Although Madam Pomfrey kept her tone business-like as she spoke to him, there was more softness in her eyes than usual. "Harry, you have a condition called Dissimilis Magus - D.M. for short."

"What is it?" Harry asked.

"It means that you have an imbalance of the magic cells in your body. There are many different kinds of magic cells," Madam Pomfrey explained. "Anyone with the disorder has more of some than others. It's not life-threatening in itself, you can live a perfectly normal life not even aware of it, but sometimes the majority cells can decide that the minority cells are a threat, and begin to multiply very quickly and attack them."

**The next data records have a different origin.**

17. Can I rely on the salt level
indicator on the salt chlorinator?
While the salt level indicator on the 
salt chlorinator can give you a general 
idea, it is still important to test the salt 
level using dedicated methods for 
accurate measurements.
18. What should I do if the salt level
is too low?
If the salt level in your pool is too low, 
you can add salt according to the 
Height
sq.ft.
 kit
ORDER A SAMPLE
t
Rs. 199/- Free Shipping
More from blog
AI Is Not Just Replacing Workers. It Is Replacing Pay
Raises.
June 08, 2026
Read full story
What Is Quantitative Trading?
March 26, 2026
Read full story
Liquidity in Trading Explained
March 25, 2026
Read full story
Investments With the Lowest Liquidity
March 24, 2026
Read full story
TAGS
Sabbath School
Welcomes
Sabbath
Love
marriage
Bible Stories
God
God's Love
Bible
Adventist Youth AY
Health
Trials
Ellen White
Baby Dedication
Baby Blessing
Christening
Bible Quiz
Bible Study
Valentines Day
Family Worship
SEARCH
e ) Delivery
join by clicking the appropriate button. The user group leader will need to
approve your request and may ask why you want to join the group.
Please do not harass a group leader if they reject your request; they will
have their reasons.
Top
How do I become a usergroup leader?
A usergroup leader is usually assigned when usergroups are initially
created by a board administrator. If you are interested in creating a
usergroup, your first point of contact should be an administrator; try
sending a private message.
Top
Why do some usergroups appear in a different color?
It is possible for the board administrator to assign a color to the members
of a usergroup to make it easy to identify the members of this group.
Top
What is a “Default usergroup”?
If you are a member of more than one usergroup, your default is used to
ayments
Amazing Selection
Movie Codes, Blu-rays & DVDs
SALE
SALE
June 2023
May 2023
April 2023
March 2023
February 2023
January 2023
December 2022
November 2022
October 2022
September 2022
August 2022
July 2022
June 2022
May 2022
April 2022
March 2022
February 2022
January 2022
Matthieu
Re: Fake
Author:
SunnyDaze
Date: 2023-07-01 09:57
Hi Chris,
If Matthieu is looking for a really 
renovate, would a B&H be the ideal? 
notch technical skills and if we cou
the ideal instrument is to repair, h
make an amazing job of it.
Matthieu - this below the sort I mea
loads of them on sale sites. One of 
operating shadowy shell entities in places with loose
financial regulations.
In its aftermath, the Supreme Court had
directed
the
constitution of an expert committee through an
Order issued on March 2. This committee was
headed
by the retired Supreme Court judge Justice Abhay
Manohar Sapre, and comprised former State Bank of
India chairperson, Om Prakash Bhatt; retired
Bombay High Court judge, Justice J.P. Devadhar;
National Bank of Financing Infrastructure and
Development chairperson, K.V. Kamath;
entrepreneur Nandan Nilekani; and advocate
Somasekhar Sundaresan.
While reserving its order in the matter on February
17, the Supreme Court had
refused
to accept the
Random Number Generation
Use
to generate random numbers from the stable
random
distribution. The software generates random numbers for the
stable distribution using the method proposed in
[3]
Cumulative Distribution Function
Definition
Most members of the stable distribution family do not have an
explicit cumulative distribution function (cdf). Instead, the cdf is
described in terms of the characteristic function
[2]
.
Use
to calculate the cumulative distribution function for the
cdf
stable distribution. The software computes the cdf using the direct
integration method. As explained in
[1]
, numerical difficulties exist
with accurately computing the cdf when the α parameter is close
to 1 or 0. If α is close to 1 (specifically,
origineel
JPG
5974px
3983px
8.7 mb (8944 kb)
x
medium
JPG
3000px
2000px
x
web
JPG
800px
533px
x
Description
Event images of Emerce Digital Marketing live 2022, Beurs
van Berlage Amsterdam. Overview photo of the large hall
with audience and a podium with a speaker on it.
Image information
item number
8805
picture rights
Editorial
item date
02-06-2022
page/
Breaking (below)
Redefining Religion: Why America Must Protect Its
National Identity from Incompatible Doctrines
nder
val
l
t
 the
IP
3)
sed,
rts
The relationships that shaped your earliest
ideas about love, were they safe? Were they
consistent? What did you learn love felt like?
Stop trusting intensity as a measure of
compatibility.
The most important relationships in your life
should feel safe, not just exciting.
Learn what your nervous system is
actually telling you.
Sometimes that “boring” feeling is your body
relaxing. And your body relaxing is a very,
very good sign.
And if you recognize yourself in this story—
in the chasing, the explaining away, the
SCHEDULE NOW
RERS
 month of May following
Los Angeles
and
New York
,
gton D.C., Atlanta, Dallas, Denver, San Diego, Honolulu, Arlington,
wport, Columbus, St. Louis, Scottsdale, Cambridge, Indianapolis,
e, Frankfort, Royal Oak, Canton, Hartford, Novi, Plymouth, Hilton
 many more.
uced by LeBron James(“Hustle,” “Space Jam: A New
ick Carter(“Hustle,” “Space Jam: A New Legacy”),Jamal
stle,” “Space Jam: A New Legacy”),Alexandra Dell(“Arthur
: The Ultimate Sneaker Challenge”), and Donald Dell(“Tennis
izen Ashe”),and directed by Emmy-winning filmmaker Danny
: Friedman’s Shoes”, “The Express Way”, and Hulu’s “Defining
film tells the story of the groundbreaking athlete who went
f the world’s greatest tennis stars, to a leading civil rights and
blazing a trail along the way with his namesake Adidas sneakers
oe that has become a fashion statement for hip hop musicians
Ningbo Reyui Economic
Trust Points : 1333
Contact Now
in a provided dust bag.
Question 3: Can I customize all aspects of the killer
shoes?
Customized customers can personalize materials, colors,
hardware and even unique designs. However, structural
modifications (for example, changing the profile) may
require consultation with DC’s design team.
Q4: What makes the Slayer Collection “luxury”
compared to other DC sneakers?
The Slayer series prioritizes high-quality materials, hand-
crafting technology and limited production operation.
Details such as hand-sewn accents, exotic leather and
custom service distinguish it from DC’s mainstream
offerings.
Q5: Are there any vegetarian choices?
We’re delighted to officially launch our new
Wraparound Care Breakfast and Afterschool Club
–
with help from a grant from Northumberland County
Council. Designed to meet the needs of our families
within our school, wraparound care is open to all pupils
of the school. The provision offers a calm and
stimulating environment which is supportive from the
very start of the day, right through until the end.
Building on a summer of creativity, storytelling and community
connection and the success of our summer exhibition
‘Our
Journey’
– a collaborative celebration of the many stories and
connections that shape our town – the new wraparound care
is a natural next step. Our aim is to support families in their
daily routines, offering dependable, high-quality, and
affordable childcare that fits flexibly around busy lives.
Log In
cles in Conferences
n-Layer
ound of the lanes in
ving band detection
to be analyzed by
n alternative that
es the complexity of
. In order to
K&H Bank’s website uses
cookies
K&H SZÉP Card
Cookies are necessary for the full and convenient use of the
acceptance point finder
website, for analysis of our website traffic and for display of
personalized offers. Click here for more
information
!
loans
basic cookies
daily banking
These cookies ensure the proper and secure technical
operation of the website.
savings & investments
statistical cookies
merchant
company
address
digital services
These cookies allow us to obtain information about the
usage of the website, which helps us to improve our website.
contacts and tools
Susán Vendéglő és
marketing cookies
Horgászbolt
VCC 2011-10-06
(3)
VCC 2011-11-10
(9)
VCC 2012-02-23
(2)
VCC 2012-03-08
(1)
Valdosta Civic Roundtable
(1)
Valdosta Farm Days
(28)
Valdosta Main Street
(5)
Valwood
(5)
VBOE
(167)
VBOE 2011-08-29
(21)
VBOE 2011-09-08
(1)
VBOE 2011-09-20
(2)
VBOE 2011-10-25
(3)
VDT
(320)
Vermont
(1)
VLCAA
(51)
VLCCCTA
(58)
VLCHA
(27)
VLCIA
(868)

"So that's what's happening to me?"

She nodded. "Yes."

"And it's life-threatening."

"Yes. Even though having half your magic cells will not kill you – your magic would just be irratic – the cells don't stop there; they start attacking everything."

"Andie said you had a potion for me. Does that cure it?"

"It doesn't get rid of the D.M, but it does revert your cells back to the way they were."

Harry thought a moment. "Does that mean I can get ill again?"

"It is a possibility, but now we know you have the disorder, precautions can be taken."

"Okay, here we are." Hermione dropped a heavy book down on the library table. "Dissimilis Magus."

Ron eyed the page. "That's definitely what Madam Pomfrey said?"

She nodded. "I've heard of it, but wasn't sure exactly what it was."

"Ditto. So, what is it?"

Hermione perused the page. "Basically, some of Harry's magic cells are attacking the others."

"That can't be good. How's it cured?" Ron paused, an uncomfortable thought striking him. "Harry will be cured, right?"

"Yes, there's a potion – containing – oh."

"I don't like the sound of that."

"It needs the blood of a relative with the gene."

"Yuck, that's gross – Oh. I get your point." Ron considered. "Couldn't they use one of the Dursleys?"

Hermione shook her head. "No, Muggles can't get it. They don't have enough magic cells in them."

"I didn't know they had any."

"Everyone has some, the difference between Muggles and wizards is that wizards have enough to be able to use a wand. Magic cells can't be picked up by Muggle technology. But that's not the point. Any wizard who has the gene also has the condition, because it's a dominant gene – like having brown eyes. So the Dursleys' blood would be useless."

"Why can't they use the blood of someone else with the condition? Why does it have to be a relative?"

"Because there's an almost infinite number of variations, Ron. The only way to guarantee that the donor has the same as you is to use a relative. Otherwise – you would just die faster."

Ron shuddered. "So Harry's going to die." His voice was suddenly hollow.

Hermione shook her head. "No, there must be something. Madam Pomfrey made it sound like they were working on something." Ron brightened slightly. "We just have to hope they succeed."